We surveyed our community earlier this year to get their take on it. We got 56 responses. Half of respondents came from public sector orgs (government, nonprofit, and academic) and half came from commercial organizations. 80% of respondents are from North America, Europe, Australia, or New Zealand. 13% of respondents are from Asia, 5% from South America, and 2% from Africa. Less than 10% of respondents consider themselves "beginner" level users of cloud-native geospatial solutions.
These were the most commonly used adjectives in the responses to the question "What does the term “cloud-native geospatial” mean to you?":
- scalable
- optimized
- efficient
- large
- remote
- data-adjacent
- seamless
- fast
- standardized
- simple
- parallelized
- consumable
- on-demand
- preprocessed
- accessible
- interoperable
- easy
- quick
Just listing the adjectives is interesting because it highlights the benefits that people are seeking, but it doesn't do a good job of describing the features of cloud-native formats. The full responses to the question are a bit more illuminating and you can see them in this gist.
I ended up boiling everything down to this very simple definition:
Cloud-native formats allow people to build applications on top of data using simple HTTP APIs.
Implicit in this definition is that cloud-native formats allow people to build good or reasonably performant applications.
Last night, at our first Seattle Zarr Meetup, @jiayuasu gave a presentation in which he provided a more comprehensive set of characteristics:
- Efficient storage
- high compression ratios
- Scalability
- Multiple data chunks for parallel processing
- Each computer/process can take a chunk at choice (Random access)
- Integrity constraints and schema evolution
- All new data must pass Integrity check (i.e., type check)
- Adding/removing a column should not rewrite the entire data
- Natively support geometry / geography / raster type data
- Metadata integration
- Geo-statistics: bounding box, CRS, …
- Store metadata alongside with data for advanced operations such as filter pushdown
- Open protocol
- Easy data exchange / sharing
- Anyone can implement their own reader / writer to r/w data in this format
Note that the bolded points are what would make a merely cloud-optimized format a cloud-optimized geo format.
I don't disagree with this list.
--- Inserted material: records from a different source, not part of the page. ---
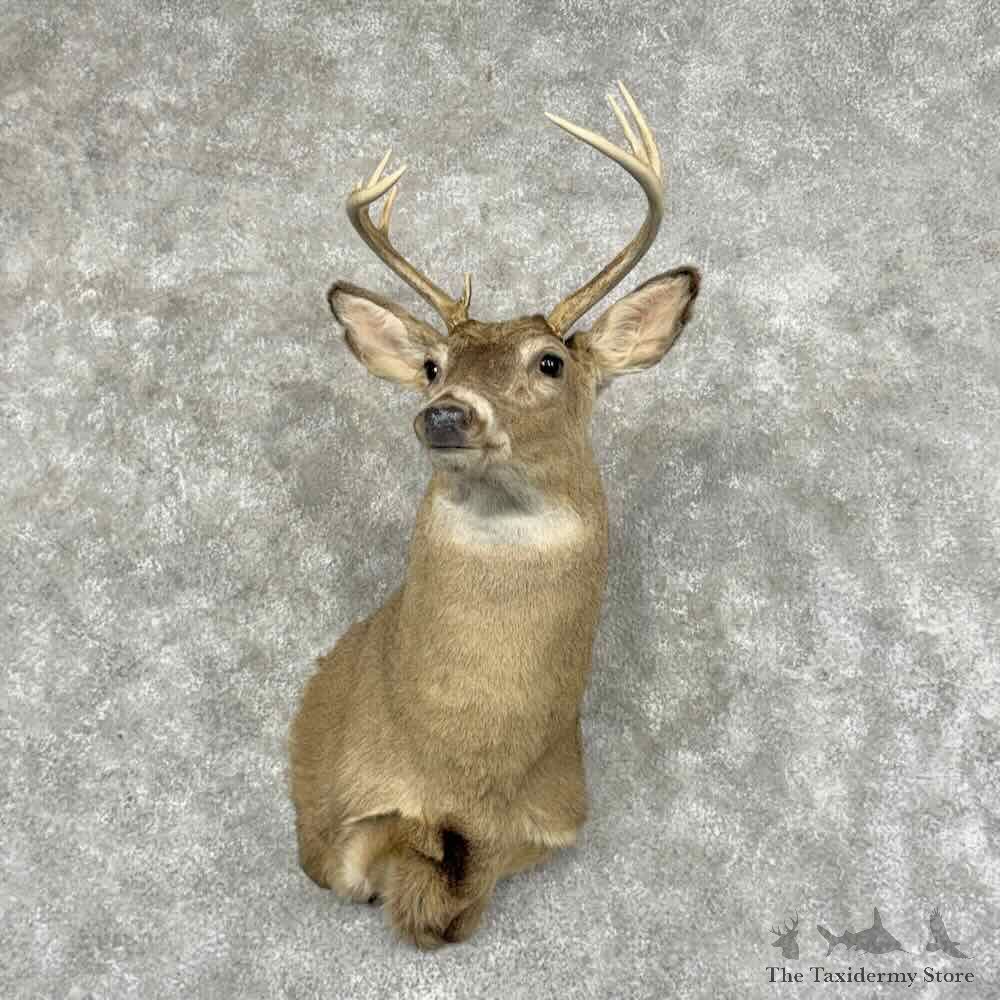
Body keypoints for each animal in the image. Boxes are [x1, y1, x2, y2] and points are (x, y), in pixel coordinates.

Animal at [289, 82, 700, 949]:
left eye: (550, 362)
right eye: (431, 365)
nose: (445, 412)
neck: (466, 776)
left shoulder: (553, 821)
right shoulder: (337, 821)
It's a good set of best practices for scalable formats that will take advantage of object storage, but they don't apply to some things that we'd consider cloud-native. STAC certainly doesn't have all of these characteristics.
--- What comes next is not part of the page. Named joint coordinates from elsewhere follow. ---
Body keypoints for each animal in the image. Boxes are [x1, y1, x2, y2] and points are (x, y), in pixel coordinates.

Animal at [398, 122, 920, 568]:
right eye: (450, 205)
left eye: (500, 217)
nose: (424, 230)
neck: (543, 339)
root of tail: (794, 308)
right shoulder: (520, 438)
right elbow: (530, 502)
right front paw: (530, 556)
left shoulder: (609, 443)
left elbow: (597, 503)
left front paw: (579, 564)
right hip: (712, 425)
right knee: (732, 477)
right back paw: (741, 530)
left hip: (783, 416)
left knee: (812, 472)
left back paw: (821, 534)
I think Jia's final point and subpoenas drive the point home:
- Open protocol
- Easy data exchange / sharing
- Anyone can implement their own reader / writer to r/w data in this format
This takes me back to the simple definition: "Cloud-native formats allow people to build applications on top of data using simple HTTP APIs."
HTTP might be too prescriptive here. Maybe "open protocol" is enough, but I think HTTP is enough for us to bet on at this point. Or maybe we say using generic RESTful APIs?
One other thing to add here, which is inspired by "Anyone can implement their own reader / writer to r/w data in this format": the Cloud-Native Geospatial Foundation will only be able to support projects that are developed using open source principles. Specs must be available under an open license and must be open to contributions from anyone. We don't pick winners, but we do aim to keep track of implementations of formats, which is one way we can measure adoption and the practical benefit of different standards.
Having said far too much here, I'm open to suggestions on how we should define "cloud-native geospatial" data formats. Discuss!